• WHAT TO DO:
Put the part of the entries that opens with the line containing "locality: Macizo de" and closes with the line containing "name author: (Nees) Mez" into a JSON list of strings, one string per line with blank lines left out. Include both of those lines and nothing outside that part.

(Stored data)
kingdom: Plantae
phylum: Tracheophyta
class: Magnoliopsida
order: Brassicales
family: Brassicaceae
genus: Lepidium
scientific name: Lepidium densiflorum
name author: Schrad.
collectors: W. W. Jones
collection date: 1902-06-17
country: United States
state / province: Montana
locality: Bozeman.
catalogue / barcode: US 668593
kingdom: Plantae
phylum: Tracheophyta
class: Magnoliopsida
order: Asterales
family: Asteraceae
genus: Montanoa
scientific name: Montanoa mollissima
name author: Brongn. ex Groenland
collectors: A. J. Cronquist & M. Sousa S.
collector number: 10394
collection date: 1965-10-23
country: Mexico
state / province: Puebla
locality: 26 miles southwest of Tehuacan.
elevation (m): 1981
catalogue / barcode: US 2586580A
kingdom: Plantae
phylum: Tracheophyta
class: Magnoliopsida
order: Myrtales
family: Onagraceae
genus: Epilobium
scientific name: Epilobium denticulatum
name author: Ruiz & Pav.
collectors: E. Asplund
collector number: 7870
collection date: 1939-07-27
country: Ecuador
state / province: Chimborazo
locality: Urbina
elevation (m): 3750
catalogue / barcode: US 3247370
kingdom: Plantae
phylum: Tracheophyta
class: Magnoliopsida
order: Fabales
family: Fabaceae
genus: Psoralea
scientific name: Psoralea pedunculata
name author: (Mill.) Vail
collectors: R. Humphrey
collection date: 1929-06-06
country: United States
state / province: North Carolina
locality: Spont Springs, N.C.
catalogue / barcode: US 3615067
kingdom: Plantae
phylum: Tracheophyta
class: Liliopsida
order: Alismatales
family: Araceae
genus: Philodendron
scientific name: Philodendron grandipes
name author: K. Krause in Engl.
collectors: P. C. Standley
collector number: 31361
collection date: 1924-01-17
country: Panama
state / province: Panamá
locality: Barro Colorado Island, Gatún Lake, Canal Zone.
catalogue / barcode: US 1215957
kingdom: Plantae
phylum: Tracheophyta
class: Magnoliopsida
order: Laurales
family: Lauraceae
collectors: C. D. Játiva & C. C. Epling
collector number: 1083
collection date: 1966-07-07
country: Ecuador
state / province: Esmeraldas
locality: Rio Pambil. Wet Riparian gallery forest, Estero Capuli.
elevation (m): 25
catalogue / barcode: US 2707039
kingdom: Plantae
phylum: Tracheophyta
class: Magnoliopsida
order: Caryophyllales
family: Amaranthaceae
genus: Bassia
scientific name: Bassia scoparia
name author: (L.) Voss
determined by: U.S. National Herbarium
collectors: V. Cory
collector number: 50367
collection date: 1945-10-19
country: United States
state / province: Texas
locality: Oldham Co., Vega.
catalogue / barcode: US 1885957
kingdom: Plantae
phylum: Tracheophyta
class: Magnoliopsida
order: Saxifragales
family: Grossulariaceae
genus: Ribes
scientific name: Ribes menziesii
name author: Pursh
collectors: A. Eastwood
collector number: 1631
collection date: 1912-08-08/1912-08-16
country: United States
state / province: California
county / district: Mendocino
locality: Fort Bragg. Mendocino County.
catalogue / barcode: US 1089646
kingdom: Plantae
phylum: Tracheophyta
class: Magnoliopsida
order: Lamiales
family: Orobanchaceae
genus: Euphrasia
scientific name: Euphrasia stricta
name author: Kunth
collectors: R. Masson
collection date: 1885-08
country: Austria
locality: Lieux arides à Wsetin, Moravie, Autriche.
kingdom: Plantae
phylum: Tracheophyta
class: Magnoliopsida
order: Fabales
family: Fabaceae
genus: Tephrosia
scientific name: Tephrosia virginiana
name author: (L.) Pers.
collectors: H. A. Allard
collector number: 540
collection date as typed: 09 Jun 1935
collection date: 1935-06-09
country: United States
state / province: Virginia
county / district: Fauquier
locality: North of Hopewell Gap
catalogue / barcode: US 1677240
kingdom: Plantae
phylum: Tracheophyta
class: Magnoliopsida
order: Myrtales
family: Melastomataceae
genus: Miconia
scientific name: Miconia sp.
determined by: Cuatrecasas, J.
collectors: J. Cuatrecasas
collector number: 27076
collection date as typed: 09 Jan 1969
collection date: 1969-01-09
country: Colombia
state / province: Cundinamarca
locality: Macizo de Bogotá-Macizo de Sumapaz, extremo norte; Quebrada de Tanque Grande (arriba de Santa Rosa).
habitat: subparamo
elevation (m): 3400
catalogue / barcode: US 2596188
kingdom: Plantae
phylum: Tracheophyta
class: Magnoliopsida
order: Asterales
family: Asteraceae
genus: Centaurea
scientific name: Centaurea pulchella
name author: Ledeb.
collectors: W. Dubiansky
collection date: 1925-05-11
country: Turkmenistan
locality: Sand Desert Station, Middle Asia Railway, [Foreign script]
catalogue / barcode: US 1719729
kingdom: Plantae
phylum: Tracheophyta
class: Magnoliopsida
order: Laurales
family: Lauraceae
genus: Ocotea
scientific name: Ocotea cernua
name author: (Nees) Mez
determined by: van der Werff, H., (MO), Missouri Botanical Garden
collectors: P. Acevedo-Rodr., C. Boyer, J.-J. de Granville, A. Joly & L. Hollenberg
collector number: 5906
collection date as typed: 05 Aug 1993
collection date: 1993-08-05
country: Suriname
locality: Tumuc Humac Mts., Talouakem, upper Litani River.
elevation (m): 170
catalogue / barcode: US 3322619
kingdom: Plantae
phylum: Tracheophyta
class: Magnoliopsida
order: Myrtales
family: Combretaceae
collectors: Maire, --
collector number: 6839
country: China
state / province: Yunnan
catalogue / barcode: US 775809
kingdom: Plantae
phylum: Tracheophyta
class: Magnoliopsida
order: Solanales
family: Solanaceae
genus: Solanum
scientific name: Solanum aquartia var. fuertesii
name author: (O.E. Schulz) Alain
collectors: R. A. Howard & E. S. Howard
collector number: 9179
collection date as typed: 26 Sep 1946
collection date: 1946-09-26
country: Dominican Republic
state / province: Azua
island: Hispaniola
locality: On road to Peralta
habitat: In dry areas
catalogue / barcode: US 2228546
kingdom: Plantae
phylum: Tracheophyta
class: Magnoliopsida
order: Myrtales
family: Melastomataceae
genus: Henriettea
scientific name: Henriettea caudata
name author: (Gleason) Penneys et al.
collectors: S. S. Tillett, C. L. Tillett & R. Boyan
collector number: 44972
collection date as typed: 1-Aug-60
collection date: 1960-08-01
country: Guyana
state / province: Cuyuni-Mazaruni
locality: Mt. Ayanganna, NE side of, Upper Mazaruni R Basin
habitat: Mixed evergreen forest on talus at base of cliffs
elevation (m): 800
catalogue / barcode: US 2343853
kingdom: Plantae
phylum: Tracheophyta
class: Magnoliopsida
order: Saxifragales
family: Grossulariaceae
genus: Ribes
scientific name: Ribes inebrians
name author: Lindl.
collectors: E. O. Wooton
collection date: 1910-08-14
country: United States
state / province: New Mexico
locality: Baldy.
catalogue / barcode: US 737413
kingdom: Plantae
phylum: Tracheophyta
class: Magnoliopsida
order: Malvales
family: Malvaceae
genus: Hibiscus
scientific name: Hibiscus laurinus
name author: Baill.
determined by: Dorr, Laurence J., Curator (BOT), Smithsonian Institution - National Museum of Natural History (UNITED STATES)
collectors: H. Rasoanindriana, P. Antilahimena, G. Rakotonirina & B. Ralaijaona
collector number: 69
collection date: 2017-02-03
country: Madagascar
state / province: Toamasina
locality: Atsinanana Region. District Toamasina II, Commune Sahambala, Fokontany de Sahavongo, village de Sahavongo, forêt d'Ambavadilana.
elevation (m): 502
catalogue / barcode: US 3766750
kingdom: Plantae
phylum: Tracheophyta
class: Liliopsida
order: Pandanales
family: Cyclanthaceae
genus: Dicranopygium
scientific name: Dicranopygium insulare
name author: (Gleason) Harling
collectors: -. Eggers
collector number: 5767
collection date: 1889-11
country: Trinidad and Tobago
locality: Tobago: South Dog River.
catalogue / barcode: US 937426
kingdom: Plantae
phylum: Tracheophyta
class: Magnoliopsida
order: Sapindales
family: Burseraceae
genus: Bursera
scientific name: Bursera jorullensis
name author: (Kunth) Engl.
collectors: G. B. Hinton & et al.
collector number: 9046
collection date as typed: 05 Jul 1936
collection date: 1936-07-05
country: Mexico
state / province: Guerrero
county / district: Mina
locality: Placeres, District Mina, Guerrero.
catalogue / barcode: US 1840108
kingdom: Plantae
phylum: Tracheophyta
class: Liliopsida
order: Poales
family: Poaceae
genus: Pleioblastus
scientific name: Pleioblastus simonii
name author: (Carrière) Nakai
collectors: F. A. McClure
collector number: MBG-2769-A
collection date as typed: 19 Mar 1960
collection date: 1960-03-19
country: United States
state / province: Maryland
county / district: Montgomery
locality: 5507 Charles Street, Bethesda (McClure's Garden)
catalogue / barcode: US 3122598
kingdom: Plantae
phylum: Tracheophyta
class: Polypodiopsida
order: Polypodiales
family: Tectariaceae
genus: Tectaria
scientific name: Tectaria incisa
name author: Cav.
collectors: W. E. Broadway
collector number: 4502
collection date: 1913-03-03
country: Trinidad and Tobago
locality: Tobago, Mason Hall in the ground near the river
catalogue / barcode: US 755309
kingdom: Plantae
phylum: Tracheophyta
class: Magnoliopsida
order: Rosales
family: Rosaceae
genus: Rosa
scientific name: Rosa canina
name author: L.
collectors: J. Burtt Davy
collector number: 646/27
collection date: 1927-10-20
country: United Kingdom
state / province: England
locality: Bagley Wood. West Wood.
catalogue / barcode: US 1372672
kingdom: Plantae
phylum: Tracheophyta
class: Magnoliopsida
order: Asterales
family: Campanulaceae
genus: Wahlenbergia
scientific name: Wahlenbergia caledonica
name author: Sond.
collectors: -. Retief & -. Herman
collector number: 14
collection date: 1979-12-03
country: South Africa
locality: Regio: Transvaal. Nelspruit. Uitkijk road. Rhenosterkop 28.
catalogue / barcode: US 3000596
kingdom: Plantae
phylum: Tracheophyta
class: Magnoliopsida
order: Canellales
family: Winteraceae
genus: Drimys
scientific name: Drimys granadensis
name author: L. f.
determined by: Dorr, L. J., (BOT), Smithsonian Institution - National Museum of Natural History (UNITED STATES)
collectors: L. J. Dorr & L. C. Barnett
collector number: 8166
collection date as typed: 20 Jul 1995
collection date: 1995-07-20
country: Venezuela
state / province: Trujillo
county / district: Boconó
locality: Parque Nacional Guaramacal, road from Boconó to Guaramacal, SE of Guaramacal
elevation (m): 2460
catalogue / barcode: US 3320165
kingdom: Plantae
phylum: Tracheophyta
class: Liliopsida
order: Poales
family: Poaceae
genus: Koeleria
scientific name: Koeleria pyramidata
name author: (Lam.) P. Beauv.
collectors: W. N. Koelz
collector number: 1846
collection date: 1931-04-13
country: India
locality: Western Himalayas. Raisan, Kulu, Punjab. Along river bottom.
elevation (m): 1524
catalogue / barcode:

• SOLUTION:
[
  "locality: Macizo de Bogotá-Macizo de Sumapaz, extremo norte; Quebrada de Tanque Grande (arriba de Santa Rosa).",
  "habitat: subparamo",
  "elevation (m): 3400",
  "catalogue / barcode: US 2596188",
  "kingdom: Plantae",
  "phylum: Tracheophyta",
  "class: Magnoliopsida",
  "order: Asterales",
  "family: Asteraceae",
  "genus: Centaurea",
  "scientific name: Centaurea pulchella",
  "name author: Ledeb.",
  "collectors: W. Dubiansky",
  "collection date: 1925-05-11",
  "country: Turkmenistan",
  "locality: Sand Desert Station, Middle Asia Railway, [Foreign script]",
  "catalogue / barcode: US 1719729",
  "kingdom: Plantae",
  "phylum: Tracheophyta",
  "class: Magnoliopsida",
  "order: Laurales",
  "family: Lauraceae",
  "genus: Ocotea",
  "scientific name: Ocotea cernua",
  "name author: (Nees) Mez"
]